___ Study material

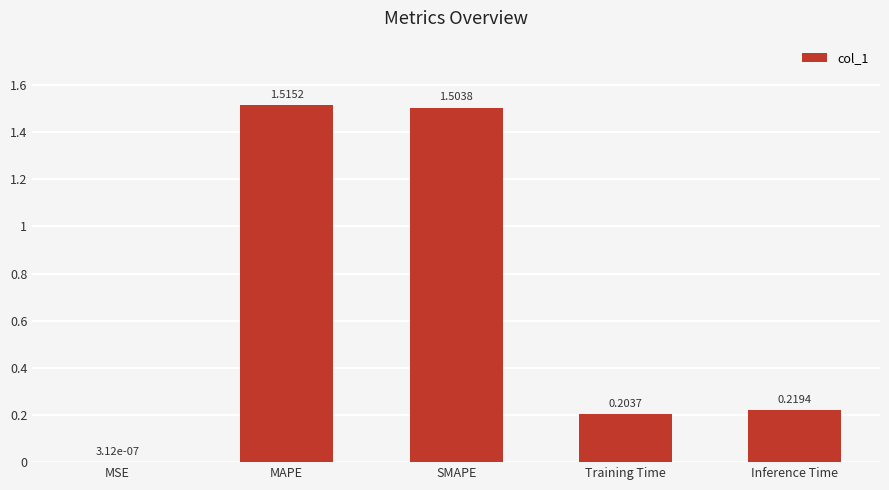

What is the sum of all values?

3.4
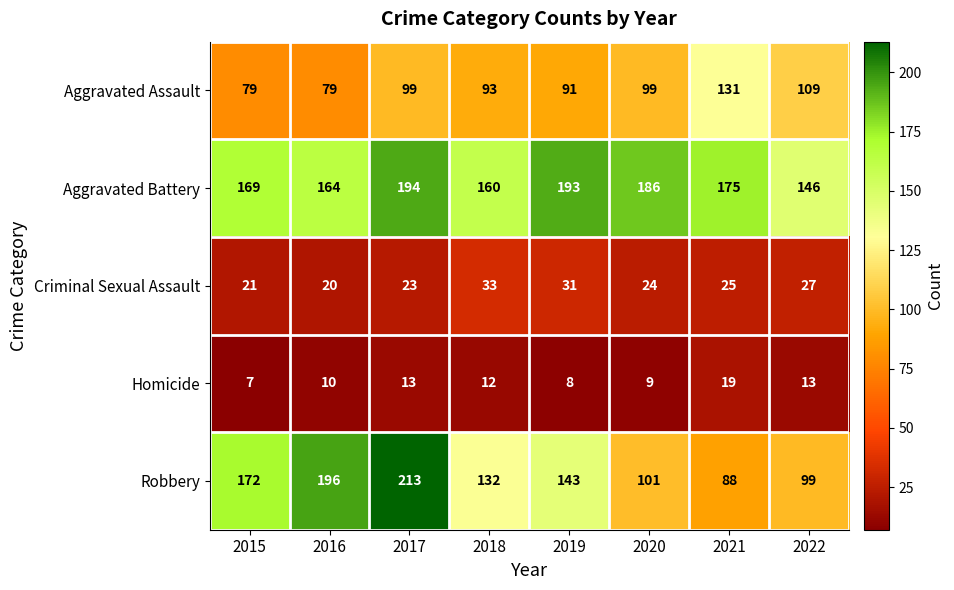

Which series has the widest spread of values?

Robbery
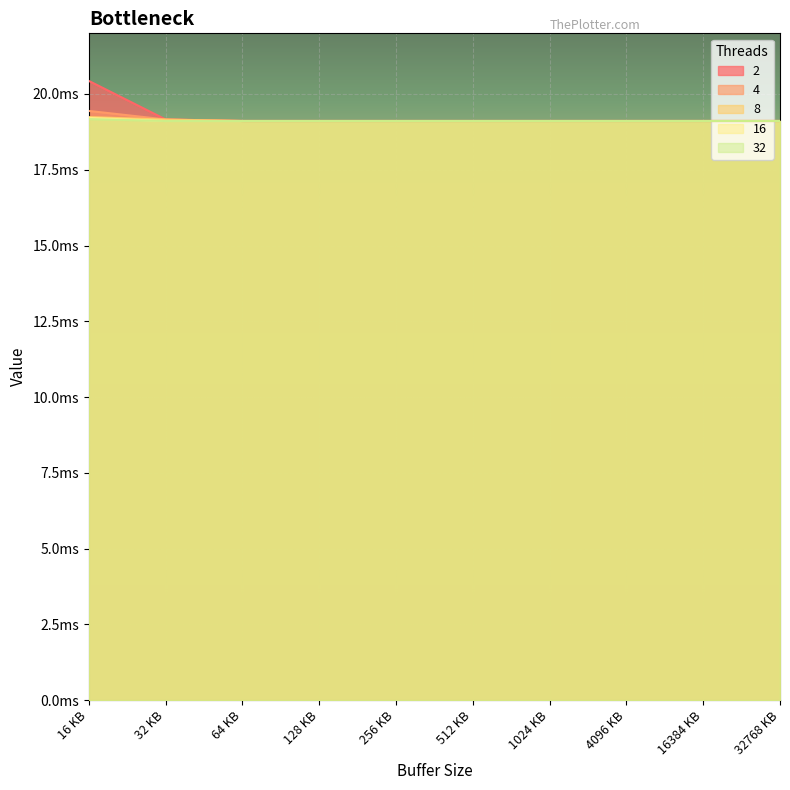

True or false: 32 and 2 cross at least once.

False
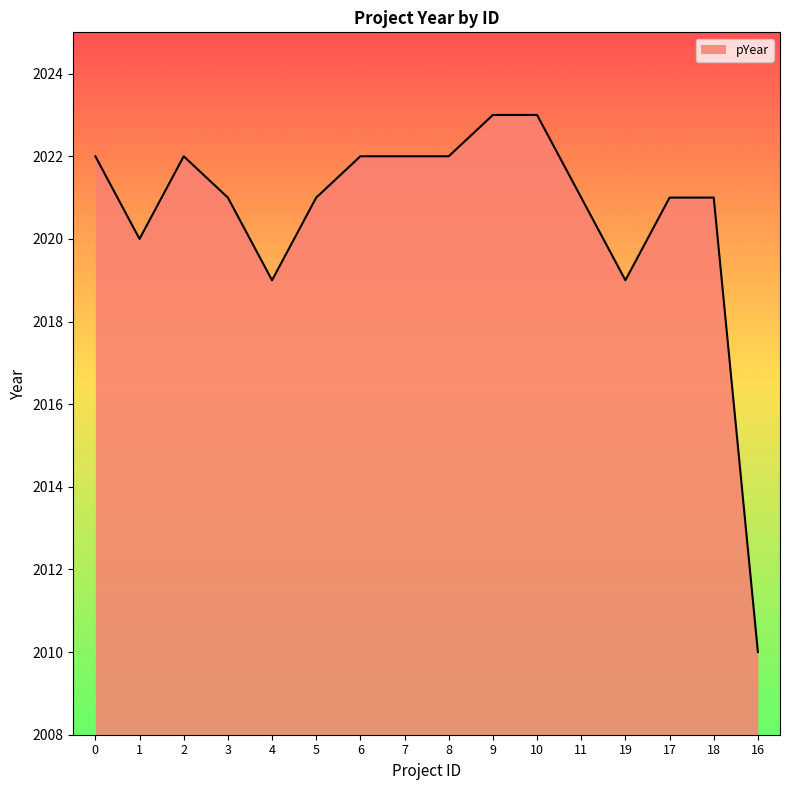

What position from the left is 3?

4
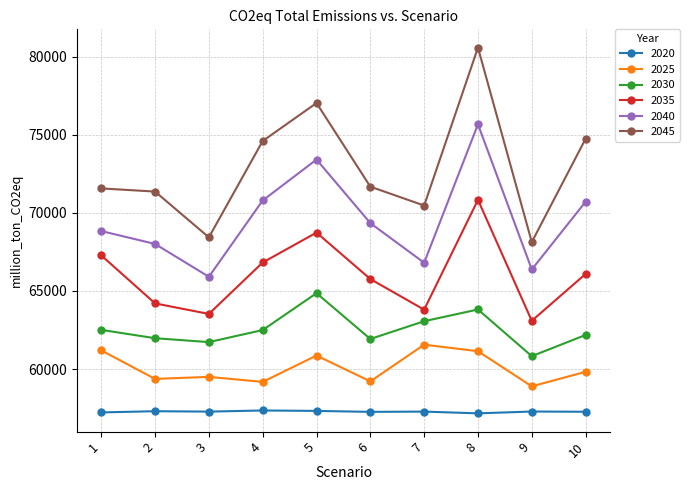

Which series has the largest total across all categories?

2045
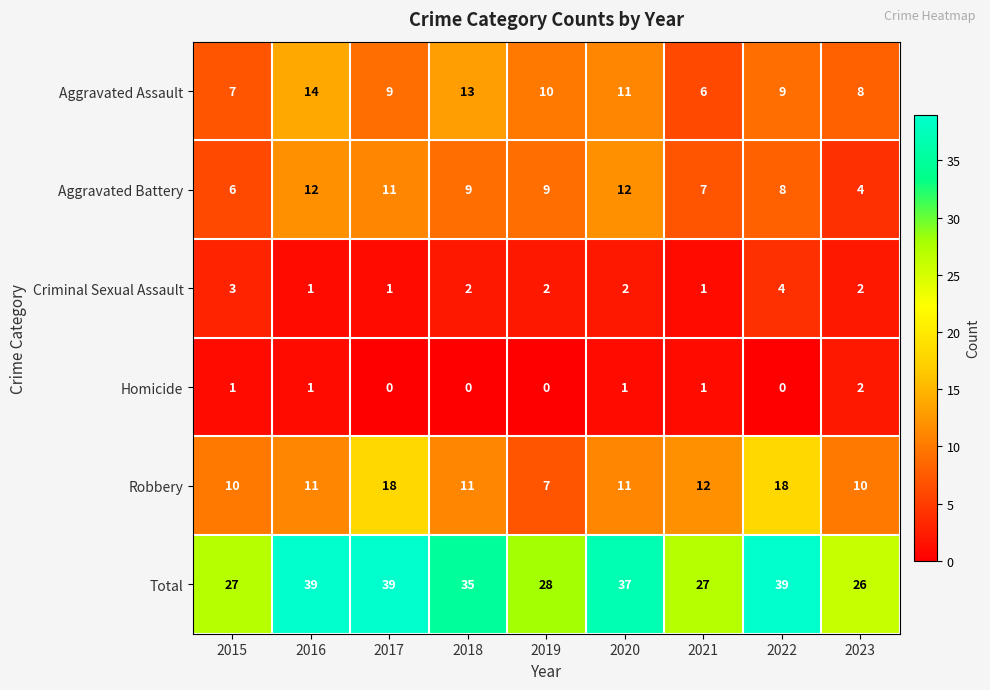

What is the difference between the maximum and minimum values in the Aggravated Battery series?

8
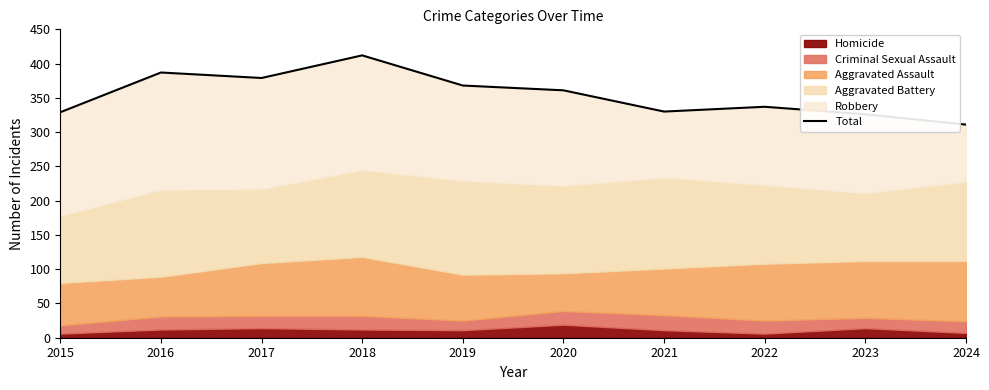

Rank the categories by value from lowest to highest.

2024, 2023, 2015, 2021, 2022, 2020, 2019, 2017, 2016, 2018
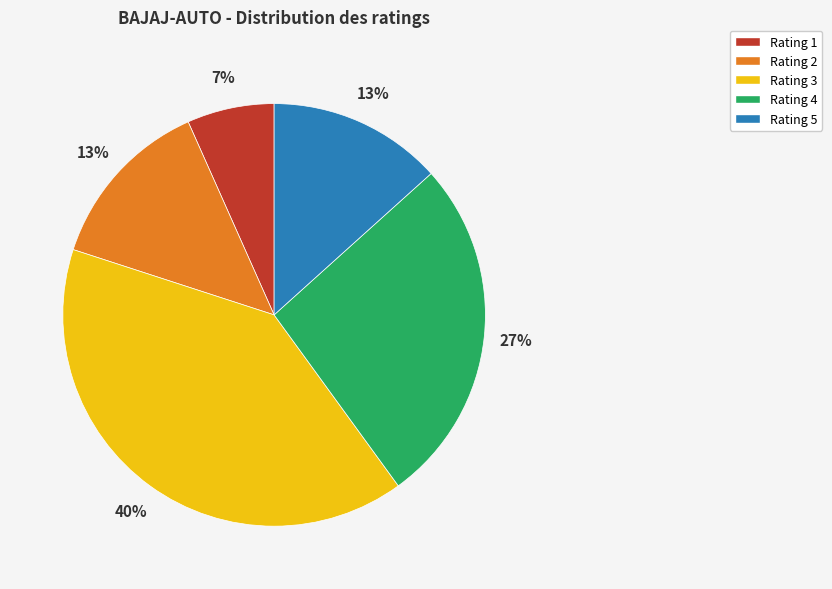

Is it true that Rating 1 is 15% of the pie?

False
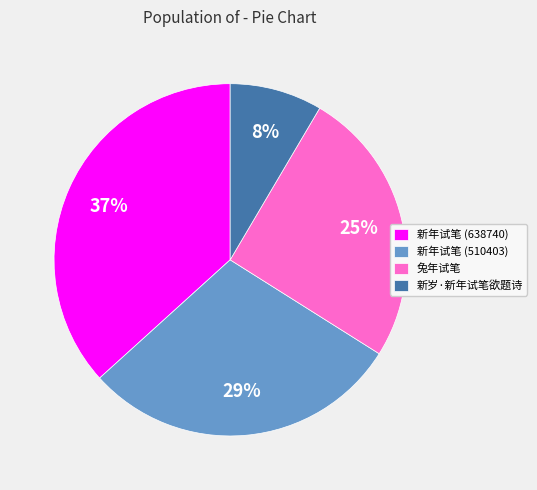

To the nearest percent, what percentage of the pie is 新年试笔 (510403)?

29%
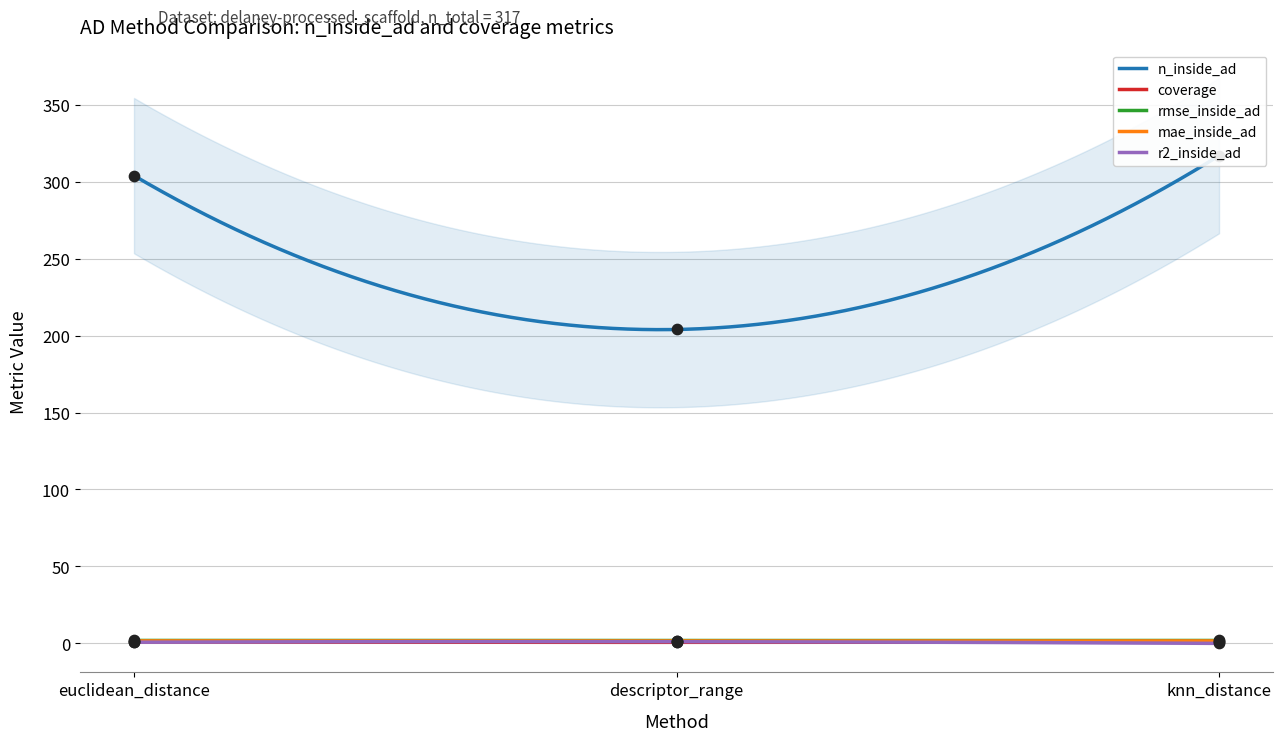

Which series has the widest spread of Y values?

n_inside_ad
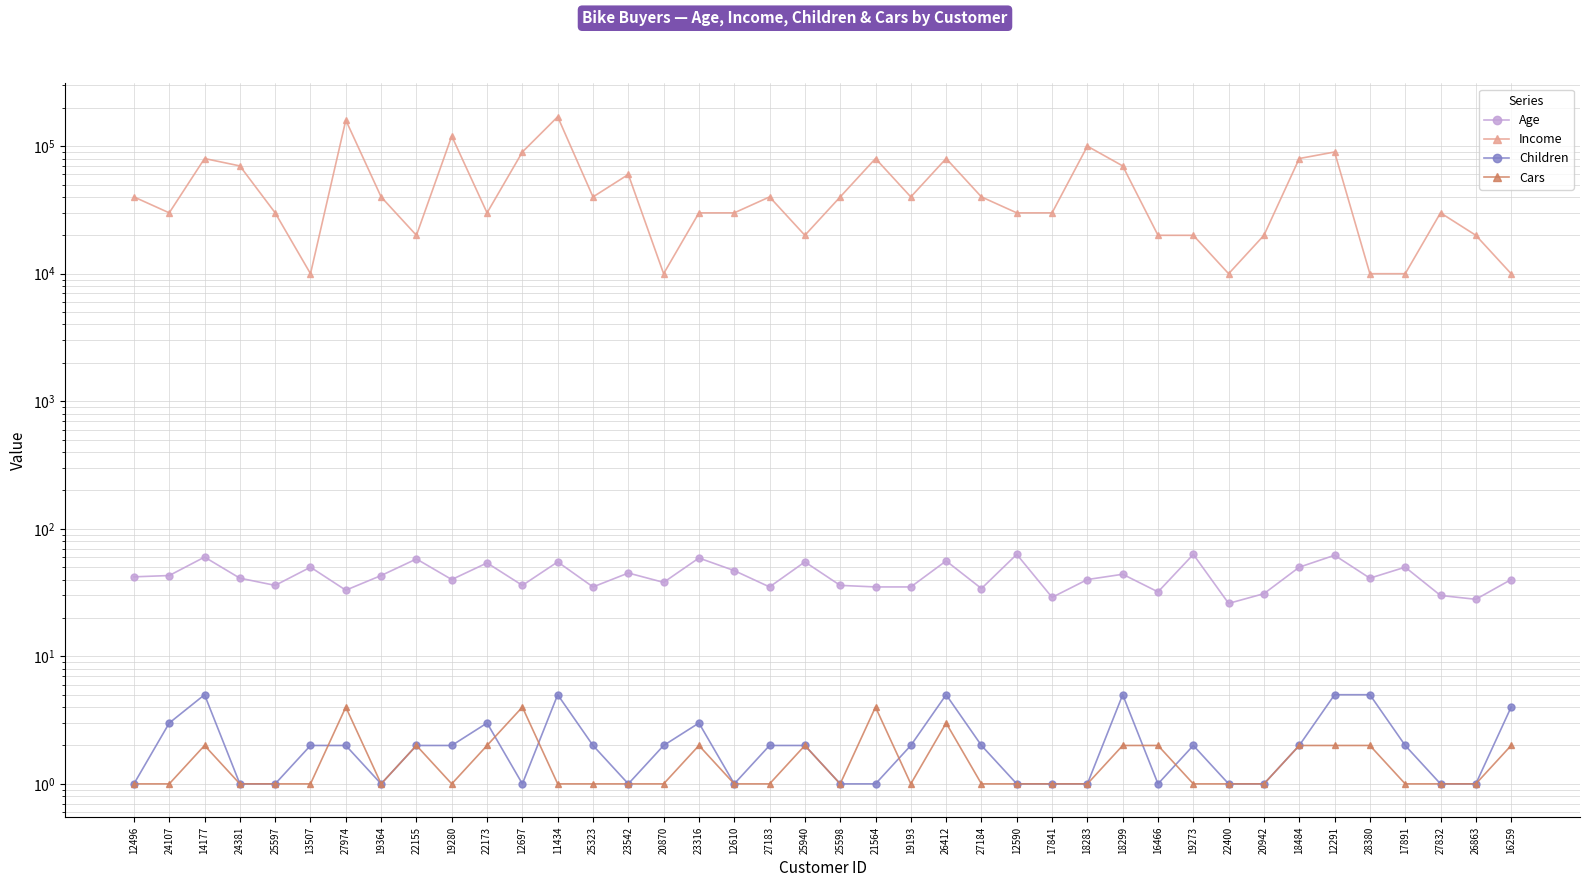

Between 11434 and 27184, which series saw the biggest shift?

Income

______

Task brief: Reproduce the listing above verbatim, line for line, omitting every picture.

Expected output:
What is the sum of all values?

3.4

Which series has the widest spread of values?

Robbery

True or false: 32 and 2 cross at least once.

False

What position from the left is 3?

4

Which series has the largest total across all categories?

2045

What is the difference between the maximum and minimum values in the Aggravated Battery series?

8

Rank the categories by value from lowest to highest.

2024, 2023, 2015, 2021, 2022, 2020, 2019, 2017, 2016, 2018

Is it true that Rating 1 is 15% of the pie?

False

To the nearest percent, what percentage of the pie is 新年试笔 (510403)?

29%

Which series has the widest spread of Y values?

n_inside_ad

Between 11434 and 27184, which series saw the biggest shift?

Income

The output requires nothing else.